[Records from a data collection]
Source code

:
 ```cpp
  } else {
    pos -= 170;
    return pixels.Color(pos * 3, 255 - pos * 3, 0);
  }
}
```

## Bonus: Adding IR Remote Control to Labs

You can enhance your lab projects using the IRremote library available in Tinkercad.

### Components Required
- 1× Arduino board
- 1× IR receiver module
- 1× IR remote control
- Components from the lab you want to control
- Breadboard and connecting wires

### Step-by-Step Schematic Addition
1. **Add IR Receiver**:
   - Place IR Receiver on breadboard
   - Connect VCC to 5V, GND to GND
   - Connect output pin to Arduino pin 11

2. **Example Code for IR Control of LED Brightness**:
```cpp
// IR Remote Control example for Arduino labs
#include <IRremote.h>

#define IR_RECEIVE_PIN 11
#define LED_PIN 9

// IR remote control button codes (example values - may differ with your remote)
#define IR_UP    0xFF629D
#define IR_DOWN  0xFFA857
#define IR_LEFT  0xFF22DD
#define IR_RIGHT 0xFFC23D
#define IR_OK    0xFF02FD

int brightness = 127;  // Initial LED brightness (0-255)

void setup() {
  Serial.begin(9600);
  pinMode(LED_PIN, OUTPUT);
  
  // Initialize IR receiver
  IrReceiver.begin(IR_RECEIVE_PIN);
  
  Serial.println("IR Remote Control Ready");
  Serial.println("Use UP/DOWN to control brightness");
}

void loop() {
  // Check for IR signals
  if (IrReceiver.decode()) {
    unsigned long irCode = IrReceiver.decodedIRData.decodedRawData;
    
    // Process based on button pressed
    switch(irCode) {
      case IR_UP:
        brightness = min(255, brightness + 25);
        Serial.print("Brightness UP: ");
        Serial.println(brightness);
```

#### EXERCISE DIRECTIONS
Reproduce all of the data exactly as given.

#### WRITTEN RESPONSE
Source code

:
 ```cpp
  } else {
    pos -= 170;
    return pixels.Color(pos * 3, 255 - pos * 3, 0);
  }
}
```

## Bonus: Adding IR Remote Control to Labs

You can enhance your lab projects using the IRremote library available in Tinkercad.

### Components Required
- 1× Arduino board
- 1× IR receiver module
- 1× IR remote control
- Components from the lab you want to control
- Breadboard and connecting wires

### Step-by-Step Schematic Addition
1. **Add IR Receiver**:
   - Place IR Receiver on breadboard
   - Connect VCC to 5V, GND to GND
   - Connect output pin to Arduino pin 11

2. **Example Code for IR Control of LED Brightness**:
```cpp
// IR Remote Control example for Arduino labs
#include <IRremote.h>

#define IR_RECEIVE_PIN 11
#define LED_PIN 9

// IR remote control button codes (example values - may differ with your remote)
#define IR_UP    0xFF629D
#define IR_DOWN  0xFFA857
#define IR_LEFT  0xFF22DD
#define IR_RIGHT 0xFFC23D
#define IR_OK    0xFF02FD

int brightness = 127;  // Initial LED brightness (0-255)

void setup() {
  Serial.begin(9600);
  pinMode(LED_PIN, OUTPUT);
  
  // Initialize IR receiver
  IrReceiver.begin(IR_RECEIVE_PIN);
  
  Serial.println("IR Remote Control Ready");
  Serial.println("Use UP/DOWN to control brightness");
}

void loop() {
  // Check for IR signals
  if (IrReceiver.decode()) {
    unsigned long irCode = IrReceiver.decodedIRData.decodedRawData;
    
    // Process based on button pressed
    switch(irCode) {
      case IR_UP:
        brightness = min(255, brightness + 25);
        Serial.print("Brightness UP: ");
        Serial.println(brightness);
```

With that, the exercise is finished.